▶ _THE TASK_: Go through the entries below and collect each line with the string "primitives" in it.

Collected data
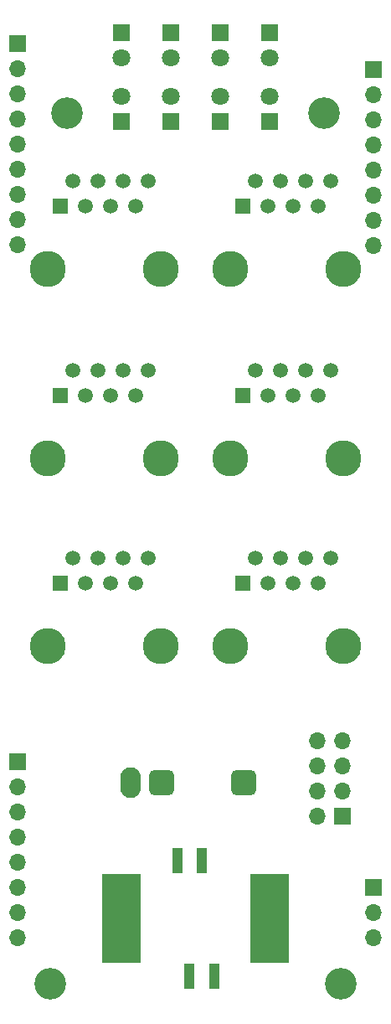
<source format=gbr>
G04 #@! TF.GenerationSoftware,KiCad,Pcbnew,(6.0.11)*
G04 #@! TF.CreationDate,2023-03-02T17:40:09+00:00*
G04 #@! TF.ProjectId,QMidiMonger_controls,514d6964-694d-46f6-9e67-65725f636f6e,rev?*
G04 #@! TF.SameCoordinates,Original*
G04 #@! TF.FileFunction,Soldermask,Top*
G04 #@! TF.FilePolarity,Negative*
%FSLAX46Y46*%
G04 Gerber Fmt 4.6, Leading zero omitted, Abs format (unit mm)*
G04 Created by KiCad (PCBNEW (6.0.11)) date 2023-03-02 17:40:09*
%MOMM*%
%LPD*%
G01*
G04 APERTURE LIST*
G04 Aperture macros list*
%AMRoundRect*
0 Rectangle with rounded corners*
0 $1 Rounding radius*
0 $2 $3 $4 $5 $6 $7 $8 $9 X,Y pos of 4 corners*
0 Add a 4 corners polygon primitive as box body*
4,1,4,$2,$3,$4,$5,$6,$7,$8,$9,$2,$3,0*
0 Add four circle primitives for the rounded corners*
1,1,$1+$1,$2,$3*
1,1,$1+$1,$4,$5*
1,1,$1+$1,$6,$7*
1,1,$1+$1,$8,$9*
0 Add four rect primitives between the rounded corners*
20,1,$1+$1,$2,$3,$4,$5,0*
20,1,$1+$1,$4,$5,$6,$7,0*
20,1,$1+$1,$6,$7,$8,$9,0*
20,1,$1+$1,$8,$9,$2,$3,0*%
G04 Aperture macros list end*
%ADD10R,1.800000X1.800000*%
%ADD11C,1.800000*%
%ADD12R,1.700000X1.700000*%
%ADD13O,1.700000X1.700000*%
%ADD14C,3.650000*%
%ADD15R,1.500000X1.500000*%
%ADD16C,1.500000*%
%ADD17R,1.050000X2.600000*%
%ADD18R,3.980000X9.000000*%
%ADD19C,3.200000*%
%ADD20RoundRect,0.650000X-0.650000X0.650000X-0.650000X-0.650000X0.650000X-0.650000X0.650000X0.650000X0*%
%ADD21O,2.100000X3.100000*%
G04 APERTURE END LIST*
D10*
X108500000Y-46330000D03*
D11*
X108500000Y-48870000D03*
D10*
X113500000Y-46330000D03*
D11*
X113500000Y-48870000D03*
D10*
X123500000Y-46330000D03*
D11*
X123500000Y-48870000D03*
D10*
X113500000Y-55270000D03*
D11*
X113500000Y-52730000D03*
D10*
X118500000Y-55270000D03*
D11*
X118500000Y-52730000D03*
D10*
X123500000Y-55270000D03*
D11*
X123500000Y-52730000D03*
D10*
X118500000Y-46330000D03*
D11*
X118500000Y-48870000D03*
D10*
X108500000Y-55270000D03*
D11*
X108500000Y-52730000D03*
D12*
X130875000Y-125500000D03*
D13*
X128335000Y-125500000D03*
X130875000Y-122960000D03*
X128335000Y-122960000D03*
X130875000Y-120420000D03*
X128335000Y-120420000D03*
X130875000Y-117880000D03*
X128335000Y-117880000D03*
D14*
X112460000Y-108300000D03*
X101030000Y-108300000D03*
D15*
X102300000Y-101950000D03*
D16*
X103570000Y-99410000D03*
X104840000Y-101950000D03*
X106110000Y-99410000D03*
X107380000Y-101950000D03*
X108650000Y-99410000D03*
X109920000Y-101950000D03*
X111190000Y-99410000D03*
D14*
X130960000Y-70200000D03*
X119530000Y-70200000D03*
D15*
X120800000Y-63850000D03*
D16*
X122070000Y-61310000D03*
X123340000Y-63850000D03*
X124610000Y-61310000D03*
X125880000Y-63850000D03*
X127150000Y-61310000D03*
X128420000Y-63850000D03*
X129690000Y-61310000D03*
D14*
X130960000Y-89300000D03*
X119530000Y-89300000D03*
D15*
X120800000Y-82950000D03*
D16*
X122070000Y-80410000D03*
X123340000Y-82950000D03*
X124610000Y-80410000D03*
X125880000Y-82950000D03*
X127150000Y-80410000D03*
X128420000Y-82950000D03*
X129690000Y-80410000D03*
D14*
X130960000Y-108300000D03*
X119530000Y-108300000D03*
D15*
X120800000Y-101950000D03*
D16*
X122070000Y-99410000D03*
X123340000Y-101950000D03*
X124610000Y-99410000D03*
X125880000Y-101950000D03*
X127150000Y-99410000D03*
X128420000Y-101950000D03*
X129690000Y-99410000D03*
D14*
X101030000Y-89300000D03*
X112460000Y-89300000D03*
D15*
X102300000Y-82950000D03*
D16*
X103570000Y-80410000D03*
X104840000Y-82950000D03*
X106110000Y-80410000D03*
X107380000Y-82950000D03*
X108650000Y-80410000D03*
X109920000Y-82950000D03*
X111190000Y-80410000D03*
D14*
X112460000Y-70200000D03*
X101030000Y-70200000D03*
D15*
X102300000Y-63850000D03*
D16*
X103570000Y-61310000D03*
X104840000Y-63850000D03*
X106110000Y-61310000D03*
X107380000Y-63850000D03*
X108650000Y-61310000D03*
X109920000Y-63850000D03*
X111190000Y-61310000D03*
D17*
X116630000Y-129950000D03*
X114130000Y-129950000D03*
X115380000Y-141650000D03*
X117880000Y-141650000D03*
D18*
X108490000Y-135800000D03*
X123510000Y-135800000D03*
D19*
X101300000Y-142400000D03*
X103000000Y-54400000D03*
D20*
X112520000Y-122100000D03*
D21*
X109420000Y-122100000D03*
D20*
X120820000Y-122100000D03*
D19*
X130700000Y-142400000D03*
X129000000Y-54400000D03*
D12*
X134000000Y-50000000D03*
D13*
X134000000Y-52540000D03*
X134000000Y-55080000D03*
X134000000Y-57620000D03*
X134000000Y-60160000D03*
X134000000Y-62700000D03*
X134000000Y-65240000D03*
X134000000Y-67780000D03*
D12*
X98000000Y-120000000D03*
D13*
X98000000Y-122540000D03*
X98000000Y-125080000D03*
X98000000Y-127620000D03*
X98000000Y-130160000D03*
X98000000Y-132700000D03*
X98000000Y-135240000D03*
X98000000Y-137780000D03*
D12*
X98000000Y-47400000D03*
D13*
X98000000Y-49940000D03*
X98000000Y-52480000D03*
X98000000Y-55020000D03*
X98000000Y-57560000D03*
X98000000Y-60100000D03*
X98000000Y-62640000D03*
X98000000Y-65180000D03*
X98000000Y-67720000D03*
D12*
X134000000Y-132700000D03*
D13*
X134000000Y-135240000D03*
X134000000Y-137780000D03*
M02*

</source>
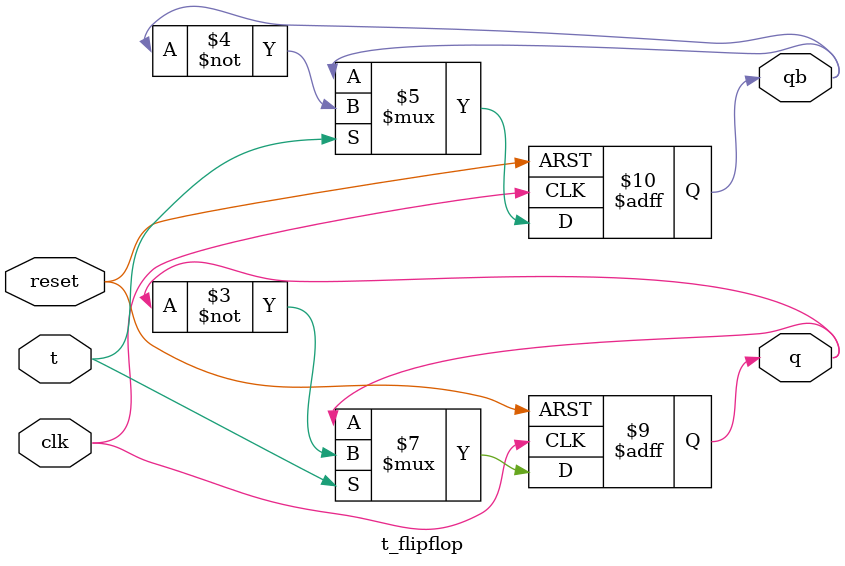
<source format=v>

module t_flipflop(t,clk,reset,q,qb);
  // Input ports: Control and clock signals
  input wire t;               // T input (toggle control)
  input wire clk;             // Clock signal for synchronization
  input wire reset;           // Reset signal (active low)
  
  // Output ports: Stored data and its complement
  output reg q;               // Stored data output (Q)
  output reg qb;              // Complement of stored data (Q-bar)
  
  // Sequential logic: T flip-flop operation on clock edge
  always@(posedge clk or negedge reset)  // Triggered by clock or reset
    begin
      if(!reset)              // Active low reset
        begin
          q <= 1'b0;          // Reset Q to 0
          qb <= 1'b1;          // Reset Q-bar to 1
        end
      else if(t)              // If T input is active
        begin
          q <= ~q;            // Toggle Q
          qb <= ~qb;          // Toggle Q-bar
        end
      // If T=0, Q and Q-bar remain unchanged (hold state)
    end
endmodule

</source>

▶ _ANSWER TO THIS TASK_:
0 Add four circle primitives for the rounded corners*
0 Add four rect primitives between the rounded corners*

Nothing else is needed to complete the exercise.